Tytuł: Fantazmaty. Tom II Autorzy: Michał Studniarek, Daniel Nogal, Marcin Moń, Maciej Musialik, Magdalena Świerczek-Gryboś, Artur Laisen, Tomasz Krzywik, Dagmara Adwentowska, Filip Laskowski, Sylwia Finklińska, Dawid "Fenrir" Wiktorski, Anna Hrycyszyn, Rafał Cuprjak, Anna Grzanek, Anna Karnicka, Łukasz Trykowski, Maciej Oleszek, Maria Zdybska, Michał J. Sobociński, Wojciech Boratyński, Natalia Wójcik
Ilość stron: 493
Rok wydania: 2018
Cena: darmowa
Autor recenzji: Piotr „Klemens” Kociubiński Data recenzji: Ocena: 65/100
Zaliczam się do miłośników książek o monumentalnych gabarytach, zwanych pieszczotliwie „cegłami”, przekonany, iż dopiero dziesiątki i setki tysięcy słów potrafią wykreować nowe uniwersum czy oddać złożoność egzystencji bohaterów i zaludnianych przez nie światów. Nie oznacza to bynajmniej, że nie potrafię odnaleźć satysfakcji w lekturze form krótkich, wychodząc jednak z założenia, iż poniekąd możliwe jest ożenienie ognia z wodą w formie takich czy innych antologii.

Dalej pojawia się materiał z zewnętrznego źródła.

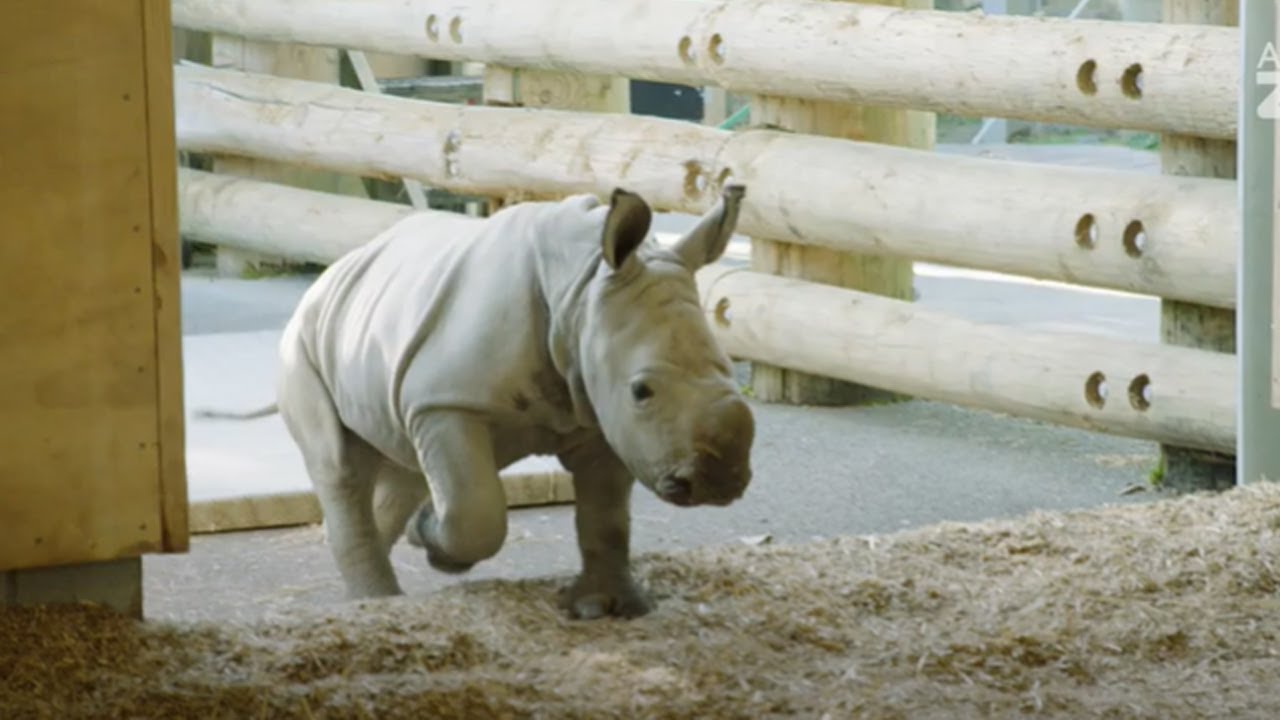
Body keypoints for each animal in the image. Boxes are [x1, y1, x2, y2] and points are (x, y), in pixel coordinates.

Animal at [199, 184, 755, 619]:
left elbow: (607, 516)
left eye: (731, 372)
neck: (580, 288)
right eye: (642, 390)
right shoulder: (447, 404)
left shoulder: (600, 411)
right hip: (301, 345)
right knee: (338, 465)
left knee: (400, 462)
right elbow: (476, 512)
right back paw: (378, 604)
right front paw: (438, 547)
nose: (720, 480)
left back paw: (380, 591)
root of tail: (327, 277)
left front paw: (608, 607)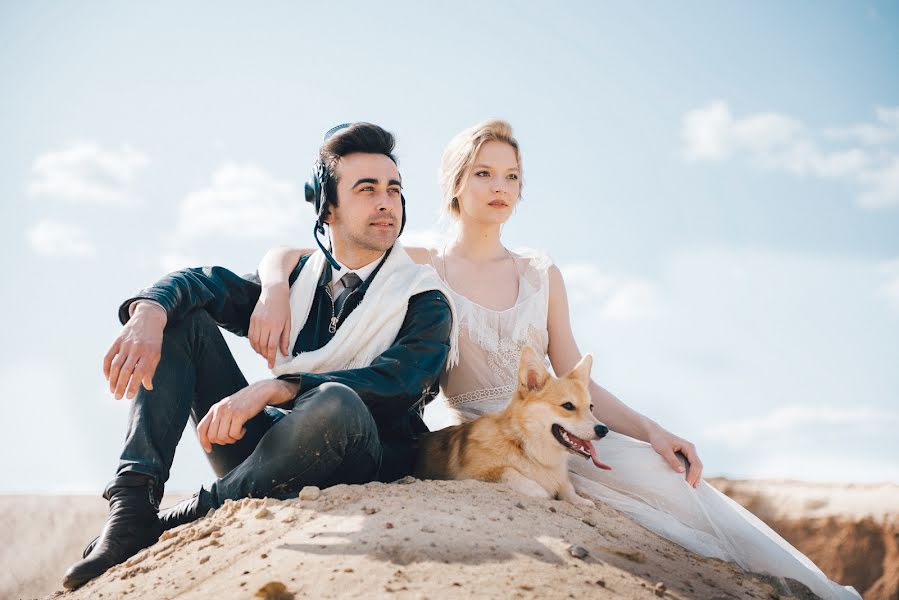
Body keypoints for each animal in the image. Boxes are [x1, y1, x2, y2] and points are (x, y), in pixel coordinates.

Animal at [414, 344, 612, 504]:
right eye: (568, 406)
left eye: (591, 407)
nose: (603, 430)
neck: (526, 448)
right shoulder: (471, 474)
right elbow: (509, 472)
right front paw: (540, 491)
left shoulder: (560, 479)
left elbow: (567, 488)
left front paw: (580, 500)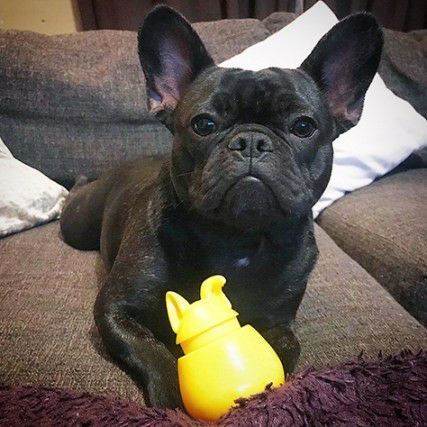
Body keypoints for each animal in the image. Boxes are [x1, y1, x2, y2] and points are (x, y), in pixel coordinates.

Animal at [60, 6, 382, 409]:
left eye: (303, 126)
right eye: (204, 124)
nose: (251, 140)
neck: (236, 236)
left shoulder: (279, 321)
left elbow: (286, 348)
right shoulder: (115, 308)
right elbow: (150, 350)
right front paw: (172, 398)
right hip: (78, 224)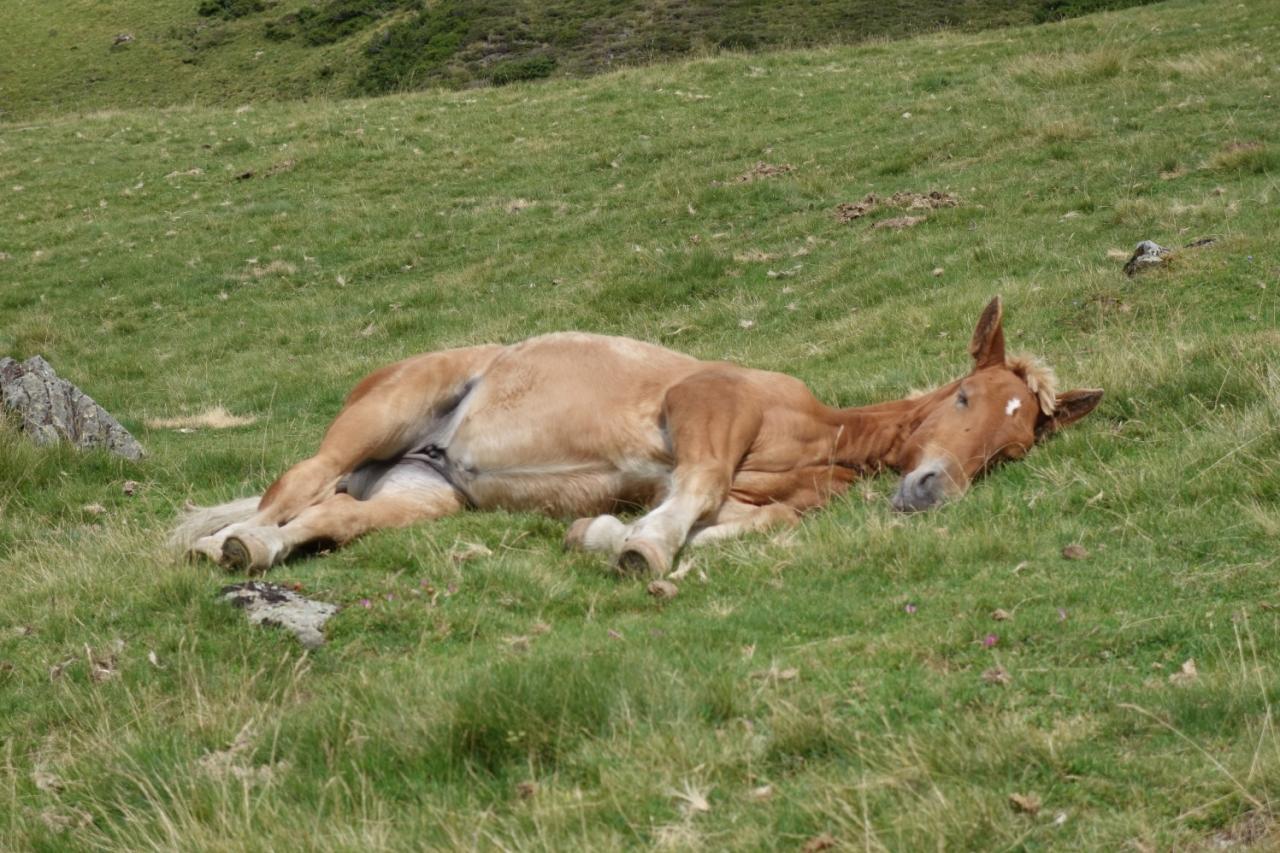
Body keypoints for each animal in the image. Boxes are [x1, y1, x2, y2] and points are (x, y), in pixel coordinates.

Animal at [177, 297, 1100, 571]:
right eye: (964, 397)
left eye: (1011, 447)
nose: (931, 488)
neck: (815, 434)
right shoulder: (704, 410)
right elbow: (693, 491)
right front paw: (640, 547)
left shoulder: (765, 497)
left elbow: (746, 522)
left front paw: (603, 529)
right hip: (378, 418)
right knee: (299, 480)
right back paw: (225, 540)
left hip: (423, 495)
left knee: (331, 515)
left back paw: (253, 549)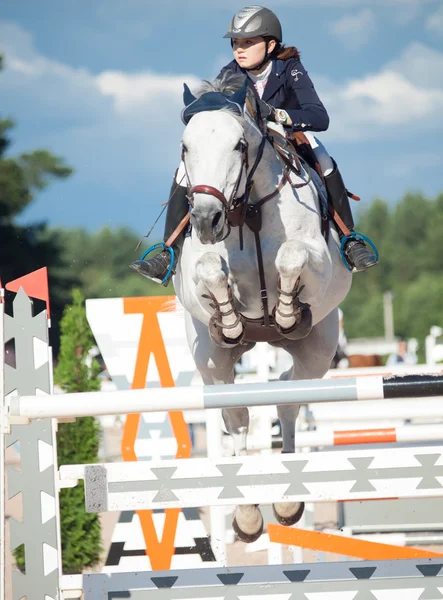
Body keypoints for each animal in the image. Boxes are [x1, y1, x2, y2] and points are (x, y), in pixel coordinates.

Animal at [173, 76, 354, 544]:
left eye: (239, 145)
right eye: (185, 147)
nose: (205, 219)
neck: (247, 208)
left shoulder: (317, 262)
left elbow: (292, 257)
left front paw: (287, 313)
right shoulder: (197, 271)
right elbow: (210, 270)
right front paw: (231, 322)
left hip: (317, 350)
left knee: (287, 401)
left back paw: (287, 500)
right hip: (211, 362)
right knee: (237, 416)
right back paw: (247, 514)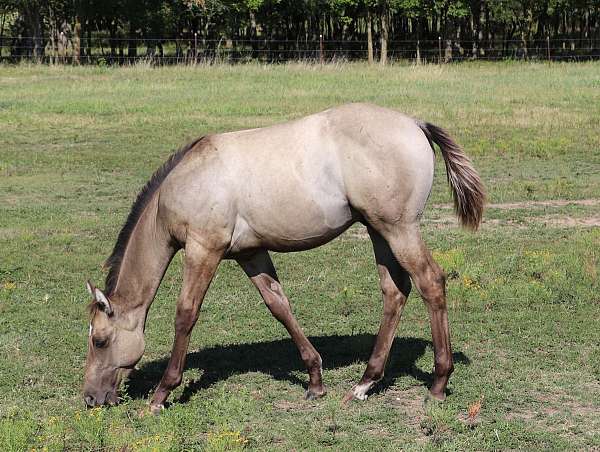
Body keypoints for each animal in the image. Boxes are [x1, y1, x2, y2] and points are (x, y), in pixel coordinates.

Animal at [83, 102, 482, 414]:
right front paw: (315, 380)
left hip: (399, 229)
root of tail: (415, 123)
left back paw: (438, 383)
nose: (90, 398)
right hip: (378, 229)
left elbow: (186, 314)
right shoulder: (250, 253)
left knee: (431, 281)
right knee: (395, 291)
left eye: (99, 340)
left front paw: (162, 393)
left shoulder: (203, 250)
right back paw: (364, 384)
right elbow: (279, 306)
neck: (187, 181)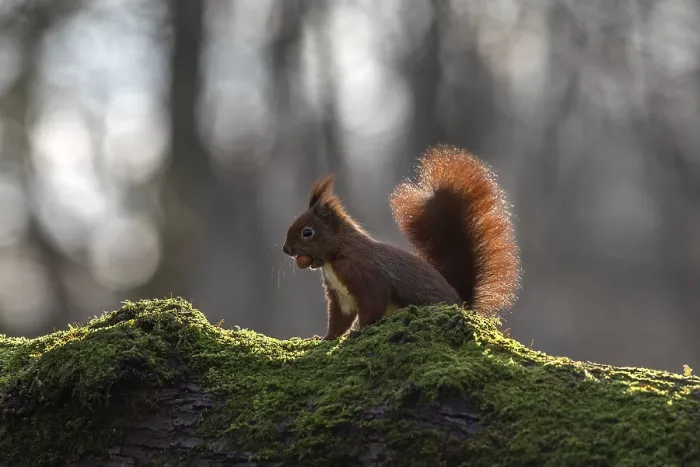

„Fantazmaty. Tom II” nie jest pozycją „na zadany temat”, podobnie jak w przypadku poprzedniczki składają się nań nawet historie zupełnie odmienne, raz o niemal satyrycznym charakterze, przy innej okazji zaś stanowiące nawiązanie do klasyki horroru, wprost wskazując na inspiracje twórczością Lovecrafta.
Nie ukrywam, że największą przyjemność sprawiły mi jednak opowiadania najdłuższe, pozwalające autorom dowieść nie tylko ciekawych pomysłów, lecz umiejętności stopniowego i cierpliwego ich rozwinięcia, oraz warsztatu świadczącego o lekkości pióra. Prawdziwą perełką zbioru jest jednak dla mnie utwór nieco krótszy, a mianowicie „Nagroda wojownika” autorstwa Sylwii Finklińskiej (która w bardziej heterogonicznym środowisku swoim dziełem naraziłaby się na niemałą burzę).
Niestety rzeczony zbiór nie prezentuje jednolicie wysokiego poziomu. Zdarzają się w nim dziełka dość wtórne, czasami zresztą dość ordynarnie „podprowadzające” cudze pomysły, by wskazać chociażby na – wprost przyznającą się do zamiłowania wobec gier wideo – „Topiel”Natalii Wójcik i powiązane tym utworem jedno z zadań pobocznych trzeciego „Wiedźmina”.
„Fantazmaty. Tom II” to zbiór satysfakcjonujący, może nie aż tak zróżnicowany jak pierwsza odsłona, lecz pozwalający wierzyć, iż przynajmniej o części autorów składających się nań tekstów czytelnik jeszcze nie raz w przyszłości usłyszy, i to w pozytywnym rozumieniu tej frazy.